但是一旦一个静态同步方法获取锁后,其他的静态同步方法都必须等待该方法释放锁后才能获取锁,
不管是同一个实例对象的静态同步方法之间,还是不同实例对象的静态同步方法之间,只要他们是同一个类的实例对象 。
synchronized修饰方法使用的锁是当前对象this锁,
synchronized修饰静态方法使用的锁是当前类的字节码文件。
从JVM规范中可以看到synchronized在JVM中的实现原理,JVM基于进入与退出Monitor对象来实现方法的同步与代码块的同步,但两者实现细节不同,代码块同步是使用monitorenter和monitorexit指令实现的,而方法的同步是使用另一种方式实现的,细节在JVM规范中没有详细说明,但是,方法的同步同样可以使用这2个指令实现。

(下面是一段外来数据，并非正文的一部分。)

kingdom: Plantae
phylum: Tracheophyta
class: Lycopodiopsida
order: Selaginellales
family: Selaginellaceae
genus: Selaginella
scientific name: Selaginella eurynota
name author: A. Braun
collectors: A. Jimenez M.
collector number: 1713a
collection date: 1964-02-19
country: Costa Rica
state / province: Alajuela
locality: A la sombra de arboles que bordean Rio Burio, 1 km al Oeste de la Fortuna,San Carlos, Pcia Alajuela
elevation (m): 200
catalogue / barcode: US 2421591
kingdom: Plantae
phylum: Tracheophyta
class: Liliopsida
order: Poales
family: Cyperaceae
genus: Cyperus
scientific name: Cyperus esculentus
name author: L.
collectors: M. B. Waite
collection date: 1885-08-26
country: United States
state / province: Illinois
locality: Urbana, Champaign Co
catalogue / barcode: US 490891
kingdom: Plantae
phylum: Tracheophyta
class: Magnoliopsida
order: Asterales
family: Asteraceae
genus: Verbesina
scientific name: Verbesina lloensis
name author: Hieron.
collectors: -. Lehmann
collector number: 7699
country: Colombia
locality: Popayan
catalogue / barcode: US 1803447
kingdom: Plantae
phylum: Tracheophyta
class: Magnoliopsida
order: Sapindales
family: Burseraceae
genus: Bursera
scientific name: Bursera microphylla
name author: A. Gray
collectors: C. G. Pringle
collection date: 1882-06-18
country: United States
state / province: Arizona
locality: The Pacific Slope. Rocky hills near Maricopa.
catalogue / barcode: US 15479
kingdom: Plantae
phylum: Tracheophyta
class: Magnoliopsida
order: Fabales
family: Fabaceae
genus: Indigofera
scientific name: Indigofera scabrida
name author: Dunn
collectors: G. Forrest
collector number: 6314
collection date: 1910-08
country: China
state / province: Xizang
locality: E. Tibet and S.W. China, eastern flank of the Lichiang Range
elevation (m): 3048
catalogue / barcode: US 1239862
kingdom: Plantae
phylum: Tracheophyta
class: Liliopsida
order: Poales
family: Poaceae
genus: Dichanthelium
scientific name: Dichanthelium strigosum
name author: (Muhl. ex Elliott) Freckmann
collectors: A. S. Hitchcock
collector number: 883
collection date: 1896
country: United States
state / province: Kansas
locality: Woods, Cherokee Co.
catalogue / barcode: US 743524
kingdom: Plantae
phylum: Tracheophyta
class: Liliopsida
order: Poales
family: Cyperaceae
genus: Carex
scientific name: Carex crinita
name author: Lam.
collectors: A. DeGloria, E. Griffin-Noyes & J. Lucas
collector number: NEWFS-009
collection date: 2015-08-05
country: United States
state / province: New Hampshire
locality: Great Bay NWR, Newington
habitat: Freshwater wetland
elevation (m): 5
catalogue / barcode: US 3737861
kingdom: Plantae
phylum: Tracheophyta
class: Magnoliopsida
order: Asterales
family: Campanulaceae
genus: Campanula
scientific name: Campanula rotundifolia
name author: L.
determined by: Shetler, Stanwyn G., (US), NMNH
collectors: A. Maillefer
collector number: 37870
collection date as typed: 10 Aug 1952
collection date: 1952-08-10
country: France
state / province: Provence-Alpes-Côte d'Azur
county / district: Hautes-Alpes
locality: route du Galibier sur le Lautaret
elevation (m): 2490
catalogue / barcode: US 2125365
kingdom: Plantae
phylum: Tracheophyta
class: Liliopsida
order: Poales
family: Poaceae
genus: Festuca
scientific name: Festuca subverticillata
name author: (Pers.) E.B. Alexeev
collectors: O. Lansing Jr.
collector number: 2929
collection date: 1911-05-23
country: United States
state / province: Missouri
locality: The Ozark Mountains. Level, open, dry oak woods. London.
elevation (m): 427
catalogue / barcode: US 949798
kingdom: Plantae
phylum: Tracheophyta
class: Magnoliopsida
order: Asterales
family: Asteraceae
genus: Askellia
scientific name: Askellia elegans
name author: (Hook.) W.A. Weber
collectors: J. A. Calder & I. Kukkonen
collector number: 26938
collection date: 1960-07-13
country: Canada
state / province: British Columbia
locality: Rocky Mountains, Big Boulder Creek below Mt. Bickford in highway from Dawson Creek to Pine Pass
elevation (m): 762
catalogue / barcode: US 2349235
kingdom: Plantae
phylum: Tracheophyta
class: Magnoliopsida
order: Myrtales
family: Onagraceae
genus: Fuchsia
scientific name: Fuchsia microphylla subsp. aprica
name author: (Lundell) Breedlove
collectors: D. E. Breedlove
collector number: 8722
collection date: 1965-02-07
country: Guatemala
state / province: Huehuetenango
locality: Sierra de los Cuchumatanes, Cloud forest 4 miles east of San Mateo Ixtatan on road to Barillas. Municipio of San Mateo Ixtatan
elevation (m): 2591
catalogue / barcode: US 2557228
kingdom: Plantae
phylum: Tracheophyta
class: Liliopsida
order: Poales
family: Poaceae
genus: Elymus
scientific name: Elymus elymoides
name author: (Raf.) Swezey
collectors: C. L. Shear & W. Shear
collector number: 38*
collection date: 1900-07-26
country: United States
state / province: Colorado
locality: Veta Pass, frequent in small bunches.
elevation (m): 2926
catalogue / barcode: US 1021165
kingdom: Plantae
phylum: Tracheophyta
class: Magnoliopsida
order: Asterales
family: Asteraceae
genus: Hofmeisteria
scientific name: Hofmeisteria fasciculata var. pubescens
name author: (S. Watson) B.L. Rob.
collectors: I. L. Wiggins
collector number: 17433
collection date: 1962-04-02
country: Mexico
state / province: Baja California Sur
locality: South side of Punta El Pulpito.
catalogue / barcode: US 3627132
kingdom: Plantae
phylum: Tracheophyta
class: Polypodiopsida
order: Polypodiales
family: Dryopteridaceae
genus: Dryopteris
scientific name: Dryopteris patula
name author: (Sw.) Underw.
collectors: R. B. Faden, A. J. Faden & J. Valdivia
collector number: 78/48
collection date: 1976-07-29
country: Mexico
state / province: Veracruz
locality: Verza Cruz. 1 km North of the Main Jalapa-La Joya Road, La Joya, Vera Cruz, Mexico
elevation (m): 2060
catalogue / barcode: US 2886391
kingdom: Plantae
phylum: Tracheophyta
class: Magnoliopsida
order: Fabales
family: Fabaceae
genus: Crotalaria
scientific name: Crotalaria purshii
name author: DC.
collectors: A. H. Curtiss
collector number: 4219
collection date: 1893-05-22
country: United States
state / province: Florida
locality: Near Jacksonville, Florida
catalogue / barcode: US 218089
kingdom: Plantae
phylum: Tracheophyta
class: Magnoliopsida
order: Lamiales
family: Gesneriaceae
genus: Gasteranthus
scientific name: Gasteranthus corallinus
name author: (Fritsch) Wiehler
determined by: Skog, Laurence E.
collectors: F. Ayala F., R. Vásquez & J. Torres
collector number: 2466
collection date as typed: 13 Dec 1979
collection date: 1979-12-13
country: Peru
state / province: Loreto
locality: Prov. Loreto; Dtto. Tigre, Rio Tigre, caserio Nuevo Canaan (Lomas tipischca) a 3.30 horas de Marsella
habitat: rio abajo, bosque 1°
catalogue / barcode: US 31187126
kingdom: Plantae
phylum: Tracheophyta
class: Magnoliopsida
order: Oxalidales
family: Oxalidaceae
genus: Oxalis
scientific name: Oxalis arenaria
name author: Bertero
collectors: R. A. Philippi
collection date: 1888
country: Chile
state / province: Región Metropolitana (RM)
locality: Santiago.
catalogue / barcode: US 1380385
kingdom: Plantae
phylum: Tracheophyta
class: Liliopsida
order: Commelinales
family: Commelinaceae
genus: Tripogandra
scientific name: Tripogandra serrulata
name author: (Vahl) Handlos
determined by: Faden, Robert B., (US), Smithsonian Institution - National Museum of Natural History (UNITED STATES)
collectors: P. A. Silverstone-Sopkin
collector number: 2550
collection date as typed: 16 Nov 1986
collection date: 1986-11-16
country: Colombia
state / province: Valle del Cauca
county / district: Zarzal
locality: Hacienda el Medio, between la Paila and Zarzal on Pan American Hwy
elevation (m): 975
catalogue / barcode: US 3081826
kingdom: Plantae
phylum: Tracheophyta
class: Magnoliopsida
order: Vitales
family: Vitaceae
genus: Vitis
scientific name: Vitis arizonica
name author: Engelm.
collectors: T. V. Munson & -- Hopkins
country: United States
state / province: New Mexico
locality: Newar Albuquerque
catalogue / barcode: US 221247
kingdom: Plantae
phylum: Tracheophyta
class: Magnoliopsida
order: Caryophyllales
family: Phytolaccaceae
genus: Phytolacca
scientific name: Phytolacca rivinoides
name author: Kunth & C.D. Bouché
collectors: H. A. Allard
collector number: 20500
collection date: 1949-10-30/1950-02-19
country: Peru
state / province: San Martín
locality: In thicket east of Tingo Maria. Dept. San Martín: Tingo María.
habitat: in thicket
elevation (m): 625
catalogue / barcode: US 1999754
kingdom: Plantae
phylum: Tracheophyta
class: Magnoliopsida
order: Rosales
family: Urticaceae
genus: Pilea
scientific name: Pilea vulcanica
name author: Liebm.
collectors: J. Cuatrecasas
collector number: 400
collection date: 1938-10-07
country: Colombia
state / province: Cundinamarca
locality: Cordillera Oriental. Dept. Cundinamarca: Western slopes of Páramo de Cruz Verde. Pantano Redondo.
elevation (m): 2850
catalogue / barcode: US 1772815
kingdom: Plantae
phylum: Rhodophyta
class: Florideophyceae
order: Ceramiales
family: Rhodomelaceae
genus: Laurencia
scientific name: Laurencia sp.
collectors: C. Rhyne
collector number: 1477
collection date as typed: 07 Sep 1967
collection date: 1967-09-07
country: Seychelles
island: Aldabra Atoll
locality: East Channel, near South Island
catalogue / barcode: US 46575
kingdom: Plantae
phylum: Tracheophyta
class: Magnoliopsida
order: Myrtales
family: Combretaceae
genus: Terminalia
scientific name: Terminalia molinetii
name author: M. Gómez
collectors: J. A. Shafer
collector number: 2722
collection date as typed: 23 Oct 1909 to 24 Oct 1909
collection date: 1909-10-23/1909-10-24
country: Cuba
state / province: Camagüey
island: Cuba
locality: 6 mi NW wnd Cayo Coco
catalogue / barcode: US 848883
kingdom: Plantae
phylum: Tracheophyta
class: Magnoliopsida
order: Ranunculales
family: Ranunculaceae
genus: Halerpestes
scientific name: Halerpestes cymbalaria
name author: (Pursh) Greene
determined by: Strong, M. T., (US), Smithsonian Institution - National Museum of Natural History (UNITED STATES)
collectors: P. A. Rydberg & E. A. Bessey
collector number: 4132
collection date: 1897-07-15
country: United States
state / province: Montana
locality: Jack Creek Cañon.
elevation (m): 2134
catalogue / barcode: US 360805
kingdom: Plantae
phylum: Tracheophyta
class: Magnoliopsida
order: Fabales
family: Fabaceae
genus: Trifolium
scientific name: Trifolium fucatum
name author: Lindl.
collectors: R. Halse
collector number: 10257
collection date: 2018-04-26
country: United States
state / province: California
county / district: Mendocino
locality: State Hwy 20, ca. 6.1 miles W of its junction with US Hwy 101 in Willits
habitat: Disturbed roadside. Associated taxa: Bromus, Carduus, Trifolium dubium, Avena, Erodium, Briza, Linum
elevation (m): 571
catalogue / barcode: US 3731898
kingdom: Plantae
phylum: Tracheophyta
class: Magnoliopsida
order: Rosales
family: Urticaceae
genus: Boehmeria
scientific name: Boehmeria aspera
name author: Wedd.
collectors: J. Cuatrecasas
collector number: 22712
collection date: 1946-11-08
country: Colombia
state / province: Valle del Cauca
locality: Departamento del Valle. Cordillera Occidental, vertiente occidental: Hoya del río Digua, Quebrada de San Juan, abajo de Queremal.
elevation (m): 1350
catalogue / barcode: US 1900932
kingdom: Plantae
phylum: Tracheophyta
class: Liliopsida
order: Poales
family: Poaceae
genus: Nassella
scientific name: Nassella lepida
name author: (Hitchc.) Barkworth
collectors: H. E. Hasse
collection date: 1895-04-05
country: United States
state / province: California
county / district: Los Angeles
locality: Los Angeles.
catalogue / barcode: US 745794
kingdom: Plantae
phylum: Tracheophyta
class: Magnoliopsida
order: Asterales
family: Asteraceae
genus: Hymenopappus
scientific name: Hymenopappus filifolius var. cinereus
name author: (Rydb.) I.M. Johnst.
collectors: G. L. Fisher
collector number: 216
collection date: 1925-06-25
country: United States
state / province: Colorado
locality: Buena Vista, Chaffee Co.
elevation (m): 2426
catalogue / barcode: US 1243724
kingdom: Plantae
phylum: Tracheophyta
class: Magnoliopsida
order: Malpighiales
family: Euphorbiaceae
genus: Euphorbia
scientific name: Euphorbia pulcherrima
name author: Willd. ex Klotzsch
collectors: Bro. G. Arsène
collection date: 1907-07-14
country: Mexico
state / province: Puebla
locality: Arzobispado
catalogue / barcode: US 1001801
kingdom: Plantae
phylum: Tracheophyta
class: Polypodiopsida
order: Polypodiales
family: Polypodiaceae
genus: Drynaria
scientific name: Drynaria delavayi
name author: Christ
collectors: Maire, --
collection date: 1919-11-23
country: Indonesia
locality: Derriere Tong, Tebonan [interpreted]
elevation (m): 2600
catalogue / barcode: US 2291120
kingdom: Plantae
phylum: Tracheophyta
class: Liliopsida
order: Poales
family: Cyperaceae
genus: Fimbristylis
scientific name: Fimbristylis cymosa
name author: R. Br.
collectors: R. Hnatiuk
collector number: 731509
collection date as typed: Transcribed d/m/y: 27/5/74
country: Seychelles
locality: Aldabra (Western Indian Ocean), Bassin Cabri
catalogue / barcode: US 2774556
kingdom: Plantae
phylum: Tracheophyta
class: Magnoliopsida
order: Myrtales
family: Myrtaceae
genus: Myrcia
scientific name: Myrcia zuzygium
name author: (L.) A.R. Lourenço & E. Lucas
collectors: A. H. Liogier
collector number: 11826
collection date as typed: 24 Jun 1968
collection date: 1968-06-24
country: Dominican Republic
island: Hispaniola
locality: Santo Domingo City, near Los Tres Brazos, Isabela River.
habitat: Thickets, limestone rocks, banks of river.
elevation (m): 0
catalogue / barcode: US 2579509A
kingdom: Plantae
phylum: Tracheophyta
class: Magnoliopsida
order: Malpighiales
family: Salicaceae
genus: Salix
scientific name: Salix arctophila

monitorenter指令是在编译后插入到同步代码块的开始位置,而monitorexit是插入到方法结束处和异常处,JVM要保证每一个monitorenter必须对应一个monitorexit对应,任何对象都有一个monitor与之关联,当且一个monitor被持有后,它将处于锁定状态,线程执行到monitorenter指令时,将会尝试获取对象所对应的monitor的所有权,即获取对象的锁。synchronized用的锁是在java对象的头里(Class字节码格式中的头部信息)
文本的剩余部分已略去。